Implementing IDisposable/finalizers

So, should your own types implement finalizers? Almost certainly not. If you only indirectly hold unmanaged resources (e.g. you've got a FileStream as a member variable) then adding your own finalizer won't help: the stream will almost certainly be eligible for garbage collection when your object is, so you can just rely on FileStream having a finalizer (if necessary - it may refer to something else, etc). If you want to hold an unmanaged resource "nearly" directly, SafeHandle is your friend - it takes a bit of time to get going with, but it means you'll almost never need to write a finalizer again. You should usually only need a finalizer if you have a really direct handle on a resource (an IntPtr) and you should look to move to SafeHandle as soon as you can. (There are two links there - read both, ideally.)

Joe Duffy has a very long set of guidelines around finalizers and IDisposable (co-written with lots of smart folk) which are worth reading. It's worth being aware that if you seal your classes, it makes life a lot easier: the pattern of overriding Dispose to call a new virtual Dispose(bool) method etc is only relevant when your class is designed for inheritance.

This has been a bit of a ramble, but please ask for clarification where you'd like some :)


The two operations don't have much to do with each others. When you set a reference to null, it simply does that. It doesn't in itself affect the class that was referenced at all. Your variable simply no longer points to the object it used to, but the object itself is unchanged.

When you call Dispose(), it's a method call on the object itself. Whatever the Dispose method does, is now done on the object. But this doesn't affect your reference to the object.

The only area of overlap is that when there are no more references to an object, it will eventually get garbage collected. And if the class implements the IDisposable interface, then Dispose() will be called on the object before it gets garbage collected.

But that won't happen immediately after you set your reference to null, for two reasons. First, other references may exist, so it won't get garbage collected at all yet, and second, even if that was the last reference, so it is now ready to be garbage collected, nothing will happen until the garbage collector decides to delete the object.

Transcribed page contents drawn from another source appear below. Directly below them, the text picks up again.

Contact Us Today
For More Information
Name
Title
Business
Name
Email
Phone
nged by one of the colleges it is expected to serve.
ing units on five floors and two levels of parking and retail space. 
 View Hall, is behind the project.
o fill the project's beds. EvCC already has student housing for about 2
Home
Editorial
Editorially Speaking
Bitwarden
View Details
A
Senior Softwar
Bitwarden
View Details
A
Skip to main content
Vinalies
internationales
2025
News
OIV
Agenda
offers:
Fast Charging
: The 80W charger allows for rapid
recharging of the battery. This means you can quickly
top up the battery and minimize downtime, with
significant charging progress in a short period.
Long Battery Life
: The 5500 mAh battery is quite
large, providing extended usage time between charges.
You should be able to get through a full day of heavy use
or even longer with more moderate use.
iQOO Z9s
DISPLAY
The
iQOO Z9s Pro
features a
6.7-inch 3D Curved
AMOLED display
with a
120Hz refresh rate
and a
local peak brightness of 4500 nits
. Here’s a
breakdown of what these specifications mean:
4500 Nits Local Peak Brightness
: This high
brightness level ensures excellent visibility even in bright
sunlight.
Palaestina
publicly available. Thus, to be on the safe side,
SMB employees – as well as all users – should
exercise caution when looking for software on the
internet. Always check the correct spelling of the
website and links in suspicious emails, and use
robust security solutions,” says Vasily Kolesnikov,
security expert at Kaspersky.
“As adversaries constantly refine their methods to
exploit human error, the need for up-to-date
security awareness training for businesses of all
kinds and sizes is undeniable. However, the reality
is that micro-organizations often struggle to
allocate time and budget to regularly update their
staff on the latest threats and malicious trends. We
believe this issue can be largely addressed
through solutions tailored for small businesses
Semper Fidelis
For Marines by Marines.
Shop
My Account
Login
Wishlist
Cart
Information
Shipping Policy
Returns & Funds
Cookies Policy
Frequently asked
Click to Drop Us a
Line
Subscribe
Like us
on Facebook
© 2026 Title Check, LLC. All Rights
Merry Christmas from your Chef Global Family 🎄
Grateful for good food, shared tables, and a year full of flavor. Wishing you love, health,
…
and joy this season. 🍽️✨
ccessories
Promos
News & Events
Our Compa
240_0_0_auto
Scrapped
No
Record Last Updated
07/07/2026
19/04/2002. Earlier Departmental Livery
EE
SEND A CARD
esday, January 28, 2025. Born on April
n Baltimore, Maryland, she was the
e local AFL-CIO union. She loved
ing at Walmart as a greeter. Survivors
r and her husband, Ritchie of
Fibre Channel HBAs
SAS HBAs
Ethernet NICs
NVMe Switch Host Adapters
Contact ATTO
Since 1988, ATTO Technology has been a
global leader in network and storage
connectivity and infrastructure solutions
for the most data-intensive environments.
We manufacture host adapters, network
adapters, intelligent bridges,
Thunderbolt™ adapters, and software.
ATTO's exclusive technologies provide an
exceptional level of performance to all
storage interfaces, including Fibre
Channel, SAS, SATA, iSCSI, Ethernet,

Calling Dispose() on an object doesn't "kill" the object in any way. It is commonly used to clean up so that the object can be safely deleted afterwards, but ultimately, there is nothing magical about Dispose, it's just a class method.


When you dispose an object, the resources are freed. When you assign null to a variable, you're just changing a reference.

myclass = null;

After you execute this, the object myclass was referring to still exists, and will continue to until the GC gets around to cleaning it up. If Dispose is explicitly called, or it's in a using block, any resources will be freed as soon as possible.